Text —

** Start **

Really???? It seems to me we have plenty of people in the U.S. who are Americans and dont have any respect at all for our laws..maybe we can ship them off tooound:


----------



## unregistered353870 (Jan 16, 2013)

countryfied2011 said:


> Really???? It seems to me we have plenty of people in the U.S. who are Americans and dont have any respect at all for our laws..maybe we can ship them off tooound:


I'd love to, but it's not allowed. We can ship off the Canadian criminals, though.


----------



## countryfied2011 (Jul 5, 2011)

jtbrandt said:


> I'd love to, but it's not allowed. We can ship off the Canadian criminals, though.



I don't see it happening, especially since we can not get rid of the illegal immigrants :facepalm:


----------



## plowjockey (Aug 18, 2008)

jtbrandt said:


> Not quite sure what you mean by "we" but I had nothing to do with creating Justin Bieber...neither good nor bad.

** End **

Data entries:
** Start **

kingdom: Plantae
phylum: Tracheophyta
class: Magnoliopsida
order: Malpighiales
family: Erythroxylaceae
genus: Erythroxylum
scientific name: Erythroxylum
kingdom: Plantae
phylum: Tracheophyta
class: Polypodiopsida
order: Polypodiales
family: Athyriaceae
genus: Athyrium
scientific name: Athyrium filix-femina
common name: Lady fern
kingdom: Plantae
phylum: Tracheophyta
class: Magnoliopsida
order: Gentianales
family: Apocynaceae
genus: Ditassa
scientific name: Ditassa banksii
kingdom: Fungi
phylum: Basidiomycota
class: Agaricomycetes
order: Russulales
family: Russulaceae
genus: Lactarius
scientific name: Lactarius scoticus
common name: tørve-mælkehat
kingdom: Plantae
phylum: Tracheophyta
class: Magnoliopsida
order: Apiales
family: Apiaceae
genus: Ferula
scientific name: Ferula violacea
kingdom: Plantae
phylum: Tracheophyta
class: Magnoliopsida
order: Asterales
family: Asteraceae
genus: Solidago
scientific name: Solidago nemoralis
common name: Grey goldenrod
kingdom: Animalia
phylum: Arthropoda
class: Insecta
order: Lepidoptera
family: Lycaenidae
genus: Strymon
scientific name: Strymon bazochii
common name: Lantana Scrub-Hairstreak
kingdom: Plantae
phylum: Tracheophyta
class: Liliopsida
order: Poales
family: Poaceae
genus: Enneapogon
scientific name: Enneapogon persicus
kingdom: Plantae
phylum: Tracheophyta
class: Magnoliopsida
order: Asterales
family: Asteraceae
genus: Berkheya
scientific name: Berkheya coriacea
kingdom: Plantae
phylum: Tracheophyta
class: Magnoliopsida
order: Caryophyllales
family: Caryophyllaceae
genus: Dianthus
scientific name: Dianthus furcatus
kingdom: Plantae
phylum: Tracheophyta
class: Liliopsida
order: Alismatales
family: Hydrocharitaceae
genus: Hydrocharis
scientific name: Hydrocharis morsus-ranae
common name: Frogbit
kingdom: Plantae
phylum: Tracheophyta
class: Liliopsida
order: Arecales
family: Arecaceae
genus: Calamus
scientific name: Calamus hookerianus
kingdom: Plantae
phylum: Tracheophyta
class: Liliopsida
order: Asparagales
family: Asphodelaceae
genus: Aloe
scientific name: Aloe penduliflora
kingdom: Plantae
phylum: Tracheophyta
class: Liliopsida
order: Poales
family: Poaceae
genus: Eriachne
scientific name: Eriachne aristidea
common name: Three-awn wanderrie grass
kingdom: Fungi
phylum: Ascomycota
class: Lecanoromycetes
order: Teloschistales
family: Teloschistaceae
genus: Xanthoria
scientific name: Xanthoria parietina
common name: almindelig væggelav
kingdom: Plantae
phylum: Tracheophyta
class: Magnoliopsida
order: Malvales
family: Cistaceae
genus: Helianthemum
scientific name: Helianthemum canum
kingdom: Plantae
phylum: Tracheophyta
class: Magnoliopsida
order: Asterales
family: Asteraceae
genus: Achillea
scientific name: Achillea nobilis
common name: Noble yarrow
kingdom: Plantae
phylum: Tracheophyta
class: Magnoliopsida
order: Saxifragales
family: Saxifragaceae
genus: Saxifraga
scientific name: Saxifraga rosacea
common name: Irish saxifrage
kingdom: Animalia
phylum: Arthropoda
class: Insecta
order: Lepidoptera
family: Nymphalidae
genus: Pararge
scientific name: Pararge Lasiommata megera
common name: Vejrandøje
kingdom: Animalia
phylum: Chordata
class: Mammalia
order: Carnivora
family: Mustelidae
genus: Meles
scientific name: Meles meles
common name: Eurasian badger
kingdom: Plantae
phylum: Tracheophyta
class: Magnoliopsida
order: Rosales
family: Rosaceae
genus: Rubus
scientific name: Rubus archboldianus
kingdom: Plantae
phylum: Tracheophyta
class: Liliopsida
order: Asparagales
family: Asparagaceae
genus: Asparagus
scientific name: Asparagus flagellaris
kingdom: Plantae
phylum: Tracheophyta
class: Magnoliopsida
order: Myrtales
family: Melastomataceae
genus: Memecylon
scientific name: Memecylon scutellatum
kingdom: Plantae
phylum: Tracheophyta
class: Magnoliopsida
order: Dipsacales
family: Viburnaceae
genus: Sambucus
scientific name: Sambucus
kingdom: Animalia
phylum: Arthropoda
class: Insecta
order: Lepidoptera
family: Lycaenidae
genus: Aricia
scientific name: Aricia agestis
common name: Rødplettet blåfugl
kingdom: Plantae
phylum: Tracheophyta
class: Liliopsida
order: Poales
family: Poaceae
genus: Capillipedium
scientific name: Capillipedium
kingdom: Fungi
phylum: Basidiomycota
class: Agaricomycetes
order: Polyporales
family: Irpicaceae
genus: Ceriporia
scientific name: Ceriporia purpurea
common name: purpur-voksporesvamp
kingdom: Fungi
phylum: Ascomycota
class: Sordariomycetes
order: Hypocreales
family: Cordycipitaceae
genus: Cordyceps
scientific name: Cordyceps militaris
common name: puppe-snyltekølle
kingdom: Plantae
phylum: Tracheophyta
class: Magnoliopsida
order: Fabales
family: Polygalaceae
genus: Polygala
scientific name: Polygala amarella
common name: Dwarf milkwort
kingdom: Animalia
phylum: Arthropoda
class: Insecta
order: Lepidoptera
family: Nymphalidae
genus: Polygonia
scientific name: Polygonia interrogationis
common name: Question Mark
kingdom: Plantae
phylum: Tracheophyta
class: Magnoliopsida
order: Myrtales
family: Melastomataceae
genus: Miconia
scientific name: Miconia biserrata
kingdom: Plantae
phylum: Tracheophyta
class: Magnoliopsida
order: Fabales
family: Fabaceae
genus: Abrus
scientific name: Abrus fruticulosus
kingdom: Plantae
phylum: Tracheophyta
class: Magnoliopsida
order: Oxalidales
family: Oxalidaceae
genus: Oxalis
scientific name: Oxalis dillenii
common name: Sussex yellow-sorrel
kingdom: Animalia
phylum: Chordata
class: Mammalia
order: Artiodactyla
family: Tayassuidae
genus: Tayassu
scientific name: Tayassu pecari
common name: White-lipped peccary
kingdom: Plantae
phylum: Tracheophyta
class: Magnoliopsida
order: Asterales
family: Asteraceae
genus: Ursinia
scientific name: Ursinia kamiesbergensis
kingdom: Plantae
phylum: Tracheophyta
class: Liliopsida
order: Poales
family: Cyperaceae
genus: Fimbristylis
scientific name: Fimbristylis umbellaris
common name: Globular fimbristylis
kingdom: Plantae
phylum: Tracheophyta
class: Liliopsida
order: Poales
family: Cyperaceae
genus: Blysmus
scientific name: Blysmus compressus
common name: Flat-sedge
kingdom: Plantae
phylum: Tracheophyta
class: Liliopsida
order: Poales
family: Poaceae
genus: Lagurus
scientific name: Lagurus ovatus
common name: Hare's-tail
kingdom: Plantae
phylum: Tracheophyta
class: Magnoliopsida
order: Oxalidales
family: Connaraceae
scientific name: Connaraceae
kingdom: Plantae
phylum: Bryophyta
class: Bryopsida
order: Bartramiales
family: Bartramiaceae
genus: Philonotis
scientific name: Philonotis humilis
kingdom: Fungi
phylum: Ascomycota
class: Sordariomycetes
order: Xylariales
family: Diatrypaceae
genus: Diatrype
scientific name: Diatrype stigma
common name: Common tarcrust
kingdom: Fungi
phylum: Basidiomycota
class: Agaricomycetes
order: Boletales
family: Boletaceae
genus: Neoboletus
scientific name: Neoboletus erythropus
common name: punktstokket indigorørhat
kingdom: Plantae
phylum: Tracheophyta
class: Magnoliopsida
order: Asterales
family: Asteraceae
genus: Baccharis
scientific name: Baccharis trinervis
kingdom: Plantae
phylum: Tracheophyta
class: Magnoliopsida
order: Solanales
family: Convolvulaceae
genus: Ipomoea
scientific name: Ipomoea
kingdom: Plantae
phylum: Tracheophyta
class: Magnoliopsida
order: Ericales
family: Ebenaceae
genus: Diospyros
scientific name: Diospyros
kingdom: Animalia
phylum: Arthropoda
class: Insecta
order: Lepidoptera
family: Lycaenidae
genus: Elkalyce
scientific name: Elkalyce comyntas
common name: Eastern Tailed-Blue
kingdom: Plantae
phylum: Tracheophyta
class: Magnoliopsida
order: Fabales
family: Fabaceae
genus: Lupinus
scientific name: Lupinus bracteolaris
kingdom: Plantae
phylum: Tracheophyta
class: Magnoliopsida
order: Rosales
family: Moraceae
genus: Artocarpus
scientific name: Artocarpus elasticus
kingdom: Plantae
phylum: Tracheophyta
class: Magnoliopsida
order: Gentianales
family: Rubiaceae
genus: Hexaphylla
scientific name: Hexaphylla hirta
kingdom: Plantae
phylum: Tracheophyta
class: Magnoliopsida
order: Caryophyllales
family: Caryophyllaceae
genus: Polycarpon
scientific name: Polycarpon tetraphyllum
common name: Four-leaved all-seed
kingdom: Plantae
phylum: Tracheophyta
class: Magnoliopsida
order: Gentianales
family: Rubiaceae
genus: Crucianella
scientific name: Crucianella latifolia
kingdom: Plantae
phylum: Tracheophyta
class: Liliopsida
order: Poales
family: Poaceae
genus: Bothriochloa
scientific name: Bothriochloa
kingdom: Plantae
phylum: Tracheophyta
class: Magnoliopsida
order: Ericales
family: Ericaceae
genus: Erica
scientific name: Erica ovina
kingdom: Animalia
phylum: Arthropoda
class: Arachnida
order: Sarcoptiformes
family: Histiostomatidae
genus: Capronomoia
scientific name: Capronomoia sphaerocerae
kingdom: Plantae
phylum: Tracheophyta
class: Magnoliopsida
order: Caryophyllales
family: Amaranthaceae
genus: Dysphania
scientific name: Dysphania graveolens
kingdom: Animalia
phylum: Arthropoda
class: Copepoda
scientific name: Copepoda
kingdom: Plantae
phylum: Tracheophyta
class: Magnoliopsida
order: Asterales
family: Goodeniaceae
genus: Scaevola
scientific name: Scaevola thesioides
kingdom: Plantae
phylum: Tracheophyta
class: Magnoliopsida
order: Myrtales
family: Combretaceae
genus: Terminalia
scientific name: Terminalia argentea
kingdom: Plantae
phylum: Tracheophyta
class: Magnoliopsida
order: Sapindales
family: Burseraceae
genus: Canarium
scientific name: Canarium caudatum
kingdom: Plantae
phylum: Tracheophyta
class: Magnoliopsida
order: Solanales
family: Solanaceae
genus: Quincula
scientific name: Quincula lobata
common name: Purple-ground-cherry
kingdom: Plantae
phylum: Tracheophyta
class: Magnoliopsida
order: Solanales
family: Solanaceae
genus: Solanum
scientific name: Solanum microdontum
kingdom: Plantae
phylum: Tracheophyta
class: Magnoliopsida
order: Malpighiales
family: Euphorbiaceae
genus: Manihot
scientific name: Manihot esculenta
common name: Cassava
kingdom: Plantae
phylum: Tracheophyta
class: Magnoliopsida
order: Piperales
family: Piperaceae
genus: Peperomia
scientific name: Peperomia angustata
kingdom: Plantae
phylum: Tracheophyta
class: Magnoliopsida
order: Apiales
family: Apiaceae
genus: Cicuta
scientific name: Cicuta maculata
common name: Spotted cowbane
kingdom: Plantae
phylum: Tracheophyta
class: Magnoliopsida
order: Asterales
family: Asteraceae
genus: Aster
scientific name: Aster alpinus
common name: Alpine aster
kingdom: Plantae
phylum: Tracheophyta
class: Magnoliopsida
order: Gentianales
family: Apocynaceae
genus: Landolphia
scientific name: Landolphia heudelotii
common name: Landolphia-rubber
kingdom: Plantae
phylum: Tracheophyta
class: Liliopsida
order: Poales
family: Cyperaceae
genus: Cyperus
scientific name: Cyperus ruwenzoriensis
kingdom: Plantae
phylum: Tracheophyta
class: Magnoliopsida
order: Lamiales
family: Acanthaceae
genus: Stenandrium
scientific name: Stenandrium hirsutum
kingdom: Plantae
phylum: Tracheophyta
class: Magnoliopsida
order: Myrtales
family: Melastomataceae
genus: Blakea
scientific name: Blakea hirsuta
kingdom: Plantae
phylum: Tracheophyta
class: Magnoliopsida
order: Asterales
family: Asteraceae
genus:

** End **

Work to do —
a) Answer these about the forum thread:
(i) In the post that begins "I'd love to, but it's not allowed," who does the writer say can be shipped off?
(ii) Which group does countryfied2011 say "we can not get rid of"?
(iii) In the quote under plowjockey's name, whom does the writer say they had nothing to do with creating?
b) Pick up the forum thread about shipping off people who don't respect the law, and carry it on from its final line.

The responses —
a)
(i) The Canadian criminals
(ii) The illegal immigrants
(iii) Justin Bieber

b)
> 
> I agree, I don't want people hurt by anyone...but since this particular person is not an American and seems to have little respect for our laws, we can get rid of him pretty easily. I wouldn't mind giving him another chance to live here after he matures some and proves he would be more of an asset than a liability.



It's the collective "we" and _we_ do it all of the time, whether it's entertainment celebrities, sports heroes, etc.

We make them think they are larger than life - our heroes, expect them to always act accordingly, then when they can't live up to the expectations, they are disappointed and we are disappointed , angry and disillusioned.

How dare they?

The OP went after him for being a "jerk" for being reckless, and a trouble maker, but every hometown probably, has young dumb dudes, who do the exact same type of stuff. 

Mine does. I even did some of the same stupid stuff, when I was his age, not that it was right.

But, for some reason, Bieber - as a young very wealthy celebrity, should be better than every one else, sheltered from the growing pains, immature young people can experience.

we are singling him out for a good trashing only because of his fame and social status.


----------



## unregistered353870 (Jan 16, 2013)

I'm glad to not be a part of that collective we.


----------



## cast iron (Oct 4, 2004)

Ok folks, lets get this done. Only 10K and change more signatures needed by Feb 22 to get this petition addressed by the White House.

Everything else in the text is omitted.